It was just your normal, everyday love story. Boy meets girl and they fall in love and get married. The boy is battling a gender identity disorder and murders his wife and goes to prison for the crime. There he, who now lives as a she, though biologically male, is put in with the male prison population. There she’s endured numerous sexual assaults at the hands of her fellow male inmates, not to mention dealing with the mental anguish of living with gender identity disorder. Now, she’s asking the state to pay for her gender reassignment surgery.
Michelle Kosilek, born Robert, was arrested for the murder of her wife in 1992. Since then, she has as much as possible lived her life in prison as a woman.
In early September, a Massachusetts district court judge ordered the state correctional system to pay for Kosilek to undergo the entire process of gender reassignment. In the groundbreaking 126-page decision, the judge ruled that the $20,000 procedure was medically necessary for Kosilek and denying her the surgery was a violation of her 8th amendment right to adequate medical care.
Last Wednesday, the state announced its intention to appeal the ruling.
Most of the general public’s knowledge of transgender people comes from horrific pop culture sources, the seminal example being The Silence of the Lambs, or that one contestant from America’s Next Top Model and a handful of Law and Order: SVU episodes.
But increasingly, gender identity disorder (GID) is regarded by the medical community as a real disease requiring actual treatment, usually culminating in gender reassignment surgery. In 2005, the American Medical Association filed a supporting brief in an unrelated case stating that for people with GID, gender reassignment surgery was medically necessary.
Today, the current standard for medical care for inmates falls under the purview of the 8th Amendment. Inmates are uniformly entitled to receive adequate medical care and are eligible for procedures that are deemed medically necessary. There has long been a tension in ensuring that inmates are not subjected to cruel and unusual punishment and providing them with free, top of the line, taxpayer-funded healthcare.
The entirety of this issue rests on the definition of medical necessity. On one hand, it’s easy to empathize with the plight of Kosilek, suffering from GID in a world of rigid gender definitions where her differentness makes her vulnerable to constant attacks. GID is a real disease that needs treatment. However, as difficult as her disorder is, she is also a convicted murderer.

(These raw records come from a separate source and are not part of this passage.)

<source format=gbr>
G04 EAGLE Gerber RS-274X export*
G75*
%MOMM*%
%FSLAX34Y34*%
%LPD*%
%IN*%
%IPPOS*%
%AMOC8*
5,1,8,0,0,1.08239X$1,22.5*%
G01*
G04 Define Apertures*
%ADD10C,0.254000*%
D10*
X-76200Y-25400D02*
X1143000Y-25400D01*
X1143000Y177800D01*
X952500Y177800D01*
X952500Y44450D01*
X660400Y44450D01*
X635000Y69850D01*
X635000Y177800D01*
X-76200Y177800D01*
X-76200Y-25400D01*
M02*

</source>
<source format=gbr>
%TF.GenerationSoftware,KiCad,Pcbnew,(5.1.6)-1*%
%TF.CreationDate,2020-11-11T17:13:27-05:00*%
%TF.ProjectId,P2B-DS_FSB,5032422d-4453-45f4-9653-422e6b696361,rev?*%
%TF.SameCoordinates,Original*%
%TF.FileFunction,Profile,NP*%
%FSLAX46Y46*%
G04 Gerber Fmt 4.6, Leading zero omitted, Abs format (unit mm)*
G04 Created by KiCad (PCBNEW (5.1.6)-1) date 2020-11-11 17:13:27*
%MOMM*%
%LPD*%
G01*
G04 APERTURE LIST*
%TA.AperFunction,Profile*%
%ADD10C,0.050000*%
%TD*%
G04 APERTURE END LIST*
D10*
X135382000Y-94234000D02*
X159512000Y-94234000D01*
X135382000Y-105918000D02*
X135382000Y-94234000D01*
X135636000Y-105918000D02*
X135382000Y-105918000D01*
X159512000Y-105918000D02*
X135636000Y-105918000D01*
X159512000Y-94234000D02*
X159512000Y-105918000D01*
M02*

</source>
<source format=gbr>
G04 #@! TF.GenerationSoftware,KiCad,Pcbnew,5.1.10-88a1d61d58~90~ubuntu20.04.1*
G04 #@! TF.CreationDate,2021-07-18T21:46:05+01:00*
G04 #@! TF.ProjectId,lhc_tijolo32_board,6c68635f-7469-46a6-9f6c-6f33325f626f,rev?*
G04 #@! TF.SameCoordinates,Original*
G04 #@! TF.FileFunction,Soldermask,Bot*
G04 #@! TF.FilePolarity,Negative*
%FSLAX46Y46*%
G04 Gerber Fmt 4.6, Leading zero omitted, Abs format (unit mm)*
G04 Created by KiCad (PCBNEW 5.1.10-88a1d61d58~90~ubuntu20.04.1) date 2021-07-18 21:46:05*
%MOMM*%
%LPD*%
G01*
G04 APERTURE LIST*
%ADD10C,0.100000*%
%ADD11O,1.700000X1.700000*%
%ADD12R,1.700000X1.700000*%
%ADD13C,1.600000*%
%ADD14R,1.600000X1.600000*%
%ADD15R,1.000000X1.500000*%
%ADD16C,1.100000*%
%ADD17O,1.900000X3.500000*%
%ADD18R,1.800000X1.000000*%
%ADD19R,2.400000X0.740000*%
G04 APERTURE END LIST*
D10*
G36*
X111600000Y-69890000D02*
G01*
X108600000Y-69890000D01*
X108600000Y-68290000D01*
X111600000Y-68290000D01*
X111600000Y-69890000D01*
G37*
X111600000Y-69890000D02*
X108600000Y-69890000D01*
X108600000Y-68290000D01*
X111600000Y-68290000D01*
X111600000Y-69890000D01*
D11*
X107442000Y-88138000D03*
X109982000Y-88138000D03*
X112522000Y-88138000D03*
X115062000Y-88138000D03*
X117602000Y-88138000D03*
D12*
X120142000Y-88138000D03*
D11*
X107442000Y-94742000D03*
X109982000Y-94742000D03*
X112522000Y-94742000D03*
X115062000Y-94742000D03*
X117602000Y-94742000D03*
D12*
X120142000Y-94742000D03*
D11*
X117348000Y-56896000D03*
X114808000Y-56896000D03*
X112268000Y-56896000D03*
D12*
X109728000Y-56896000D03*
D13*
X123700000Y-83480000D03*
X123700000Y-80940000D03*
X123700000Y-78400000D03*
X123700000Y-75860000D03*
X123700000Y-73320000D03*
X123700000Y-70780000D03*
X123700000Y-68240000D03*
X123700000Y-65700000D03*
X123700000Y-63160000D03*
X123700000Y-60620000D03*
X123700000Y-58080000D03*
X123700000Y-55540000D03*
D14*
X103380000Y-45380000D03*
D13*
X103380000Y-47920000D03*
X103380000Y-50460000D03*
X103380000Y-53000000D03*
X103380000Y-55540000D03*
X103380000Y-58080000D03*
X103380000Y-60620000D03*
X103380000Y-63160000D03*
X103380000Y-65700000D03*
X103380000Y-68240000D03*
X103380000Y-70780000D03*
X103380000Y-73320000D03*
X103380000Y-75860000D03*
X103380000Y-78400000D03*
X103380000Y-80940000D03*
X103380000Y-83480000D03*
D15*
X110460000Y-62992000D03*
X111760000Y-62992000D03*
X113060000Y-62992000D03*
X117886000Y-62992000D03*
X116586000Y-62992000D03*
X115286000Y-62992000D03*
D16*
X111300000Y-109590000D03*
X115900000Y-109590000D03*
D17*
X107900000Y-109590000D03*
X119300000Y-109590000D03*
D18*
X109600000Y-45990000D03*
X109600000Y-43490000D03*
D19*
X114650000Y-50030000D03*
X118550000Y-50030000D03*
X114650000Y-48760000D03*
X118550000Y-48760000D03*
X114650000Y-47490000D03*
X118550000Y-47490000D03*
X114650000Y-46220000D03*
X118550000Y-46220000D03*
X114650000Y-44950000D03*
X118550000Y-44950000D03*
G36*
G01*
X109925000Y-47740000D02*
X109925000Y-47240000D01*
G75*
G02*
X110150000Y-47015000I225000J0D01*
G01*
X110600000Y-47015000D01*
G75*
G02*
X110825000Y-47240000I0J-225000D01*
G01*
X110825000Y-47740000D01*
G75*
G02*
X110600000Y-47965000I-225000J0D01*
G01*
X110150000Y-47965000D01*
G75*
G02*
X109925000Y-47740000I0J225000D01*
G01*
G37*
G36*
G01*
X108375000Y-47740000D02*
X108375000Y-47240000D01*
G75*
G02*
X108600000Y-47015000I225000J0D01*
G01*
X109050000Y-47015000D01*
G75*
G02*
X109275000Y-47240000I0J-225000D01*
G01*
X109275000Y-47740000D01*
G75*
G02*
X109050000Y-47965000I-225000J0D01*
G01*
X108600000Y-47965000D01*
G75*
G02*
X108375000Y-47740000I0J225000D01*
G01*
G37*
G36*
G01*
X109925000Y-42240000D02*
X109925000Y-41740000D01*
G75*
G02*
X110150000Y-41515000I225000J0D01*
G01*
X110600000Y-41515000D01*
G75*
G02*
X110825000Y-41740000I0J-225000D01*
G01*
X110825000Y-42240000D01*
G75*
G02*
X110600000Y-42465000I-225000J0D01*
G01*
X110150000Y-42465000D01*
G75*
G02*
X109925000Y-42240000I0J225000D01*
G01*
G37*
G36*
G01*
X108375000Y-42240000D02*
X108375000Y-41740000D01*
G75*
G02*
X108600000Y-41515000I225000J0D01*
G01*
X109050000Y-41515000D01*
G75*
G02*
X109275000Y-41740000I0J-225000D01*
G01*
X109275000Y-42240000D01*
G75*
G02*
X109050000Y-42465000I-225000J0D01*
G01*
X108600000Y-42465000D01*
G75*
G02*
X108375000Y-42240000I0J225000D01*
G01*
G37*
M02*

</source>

There is no telling how many people out there suffer from GID and are unable to afford their necessary treatments and surgeries. Kosilek should not benefit from the largesse of the public because she committed a crime.

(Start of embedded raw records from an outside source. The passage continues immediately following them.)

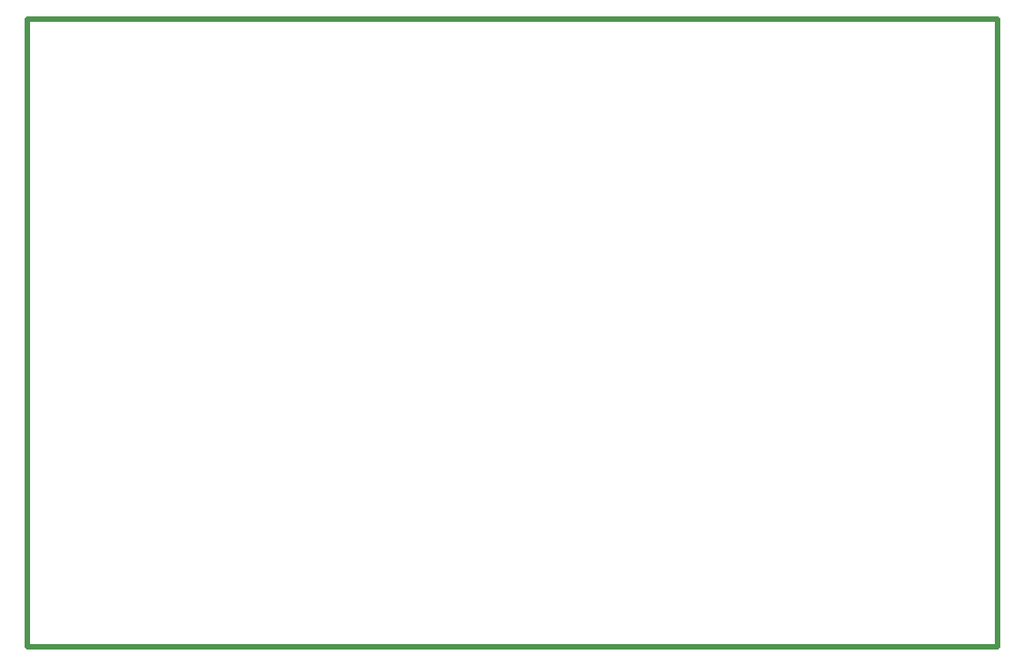
<source format=gm1>
G04*
G04 #@! TF.GenerationSoftware,Altium Limited,Altium Designer,21.6.4 (81)*
G04*
G04 Layer_Color=16711935*
%FSLAX25Y25*%
%MOIN*%
G70*
G04*
G04 #@! TF.SameCoordinates,A847D882-0BDF-4909-9EFC-D743794CE1D5*
G04*
G04*
G04 #@! TF.FilePolarity,Positive*
G04*
G01*
G75*
%ADD48C,0.02000*%
D48*
X0Y230000D02*
X0Y0D01*
X0Y230000D02*
X355000D01*
Y0D02*
Y230000D01*
X0Y0D02*
X355000D01*
M02*

</source>
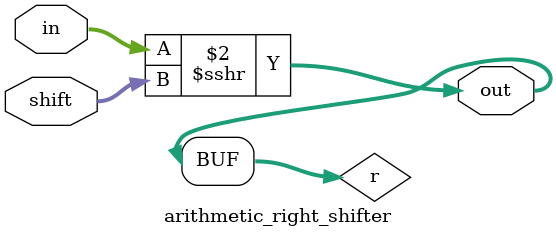
<source format=sv>
module arithmetic_right_shifter

#(parameter W=3)
(
  input logic signed [W-1:0] in,
  input logic [W-1:0] shift,
  output logic signed [W-1:0] out
);

logic signed [W-1:0] r;

always_comb begin
  r = in >>> shift;
end

assign out = r;

endmodule

</source>
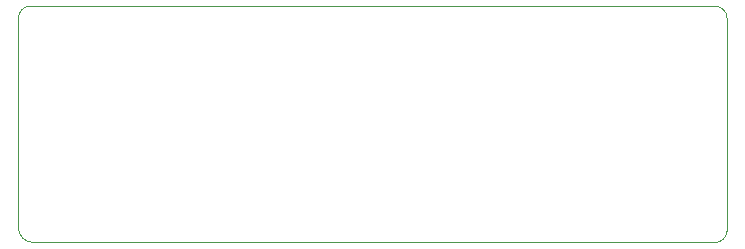
<source format=gbr>
%TF.GenerationSoftware,KiCad,Pcbnew,(7.0.0)*%
%TF.CreationDate,2023-08-02T20:08:49-07:00*%
%TF.ProjectId,SWD_to_v4WF_Cable,5357445f-746f-45f7-9634-57465f436162,rev?*%
%TF.SameCoordinates,Original*%
%TF.FileFunction,Profile,NP*%
%FSLAX46Y46*%
G04 Gerber Fmt 4.6, Leading zero omitted, Abs format (unit mm)*
G04 Created by KiCad (PCBNEW (7.0.0)) date 2023-08-02 20:08:49*
%MOMM*%
%LPD*%
G01*
G04 APERTURE LIST*
%TA.AperFunction,Profile*%
%ADD10C,0.100000*%
%TD*%
G04 APERTURE END LIST*
D10*
X184600000Y-69350000D02*
G75*
G03*
X185600000Y-68350000I0J1000000D01*
G01*
X125600000Y-50350000D02*
X125600000Y-68080000D01*
X126600000Y-49350000D02*
G75*
G03*
X125600000Y-50350000I0J-1000000D01*
G01*
X126870000Y-69350000D02*
X184600000Y-69350000D01*
X185600000Y-50350000D02*
G75*
G03*
X184600000Y-49350000I-1000000J0D01*
G01*
X184600000Y-49350000D02*
X126600000Y-49350000D01*
X185600000Y-68350000D02*
X185600000Y-50350000D01*
X125600000Y-68080000D02*
G75*
G03*
X126870000Y-69350000I1270000J0D01*
G01*
M02*

</source>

Allowing Kosilek to have the surgery could set a slippery slope of a precedent. There are numerous other elective procedures that could also be deemed medically necessary based on underlying psychological conditions. We need to rethink the definition of medically necessary. That definition should be limited to things that could be treated if any other, non-convicted murder walked into an emergency room. No one can just walk into an emergency room and request a gender reassignment surgery; it’s not an emergency procedure. It’s a long, drawn out process requiring hormone treatments and therapy.
An inmate needs an appendix removed? We can all agree that that’s a medical necessity. However, if you kill your wife and dump her body in a shopping mall parking lot, you forfeit your right to freedom, to vote and to have taxpayer-funded gender reassignment surgery.